Here are some common idioms based on clothes and clothing.


At the drop of a hat: (without advance notice)

She is there for anybody in need at the drop of a hat.

(have a) bee in one's bonnet: (something that is annoying someone)

John has a bee in his bonnet since this morning but he doesn’t tell me what is wrong with him.

below the belt: (beyond what is fair or socially acceptable)

His speech was good but there were somethings below the belt.

caught with one's pants down: (unprepared)

My colleagues caught me with my pants down, because I had forgotten all about the meeting.

(have a) card up one's sleeve: (to have a secret)

I think my boss has a card up his sleeve. He asked me to show up before everybody else.

buckle down: (work very hard)

our teacher said to buckle down for the test, cause that’s our final.

burn a hole in one's pocket: (the money that one is tempted to spend)

let’s go shopping. There is a hundred box in my bag burning a hole in my pocket.

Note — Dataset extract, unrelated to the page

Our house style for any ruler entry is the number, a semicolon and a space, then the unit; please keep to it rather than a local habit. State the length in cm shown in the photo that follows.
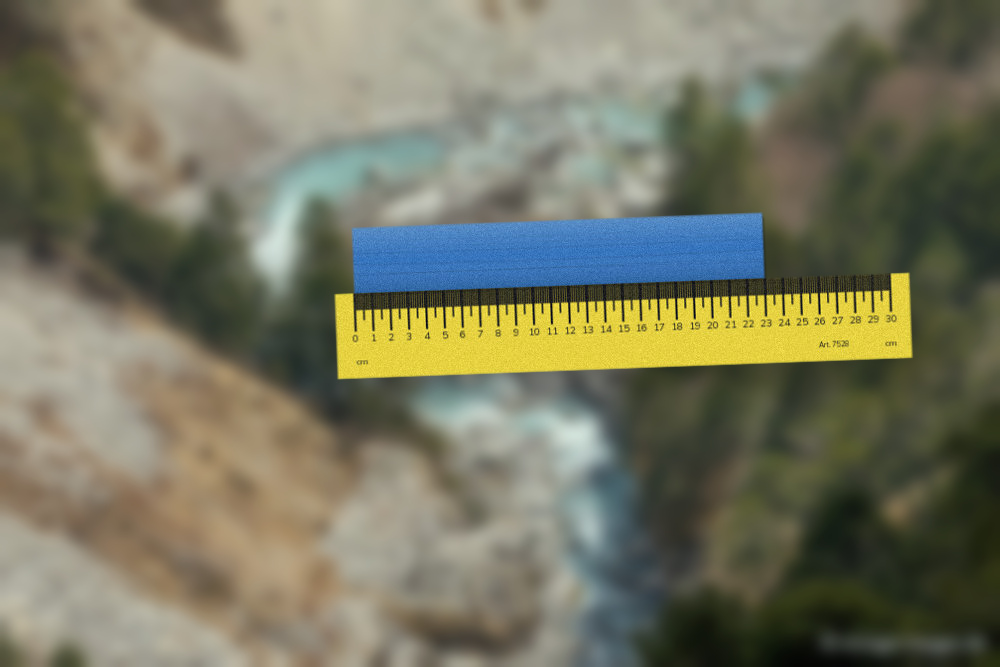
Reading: 23; cm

fit like a glove: (fit perfectly)

Her dress fits me like a glove.

fine-tooth comb: (in great detail)

The police looked for fingerprints with a fine-tooth comb.

fly by the seat of one's pants: (without any plan)

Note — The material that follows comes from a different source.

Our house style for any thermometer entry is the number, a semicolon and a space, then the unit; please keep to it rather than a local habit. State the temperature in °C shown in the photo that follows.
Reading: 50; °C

I had no idea what to say in the conference. I had to fly by the seat of my pants.

handle with kid gloves: (treat delicately)

Please handle the TV set with kid gloves.

hand-me-down: (used clothes)

We buy hand-me-down skates because the kids' feet grow so quickly.

keep one's shirt on:(try to stay calm)

I know you're in a hurry, but please keep your shirt on.

keep something zipped: (keep something a secret)

We are going to sell the house but we are keeping it zipped.

put oneself in someone else's shoes: (imagine what it would be like to be in someone else's situation)

Put yourself in my shoes before you judge me.

roll up one's sleeves: (get down to hard work)

To help the needy man he rolled up his sleeves.

wear the trousers: (to be in charge)

In this house, I’m the one who wears the trousers.

wear one's heart on one's sleeve: (display emotions openly)

My Dad's not afraid to cry. He always wears his heart on his sleeve.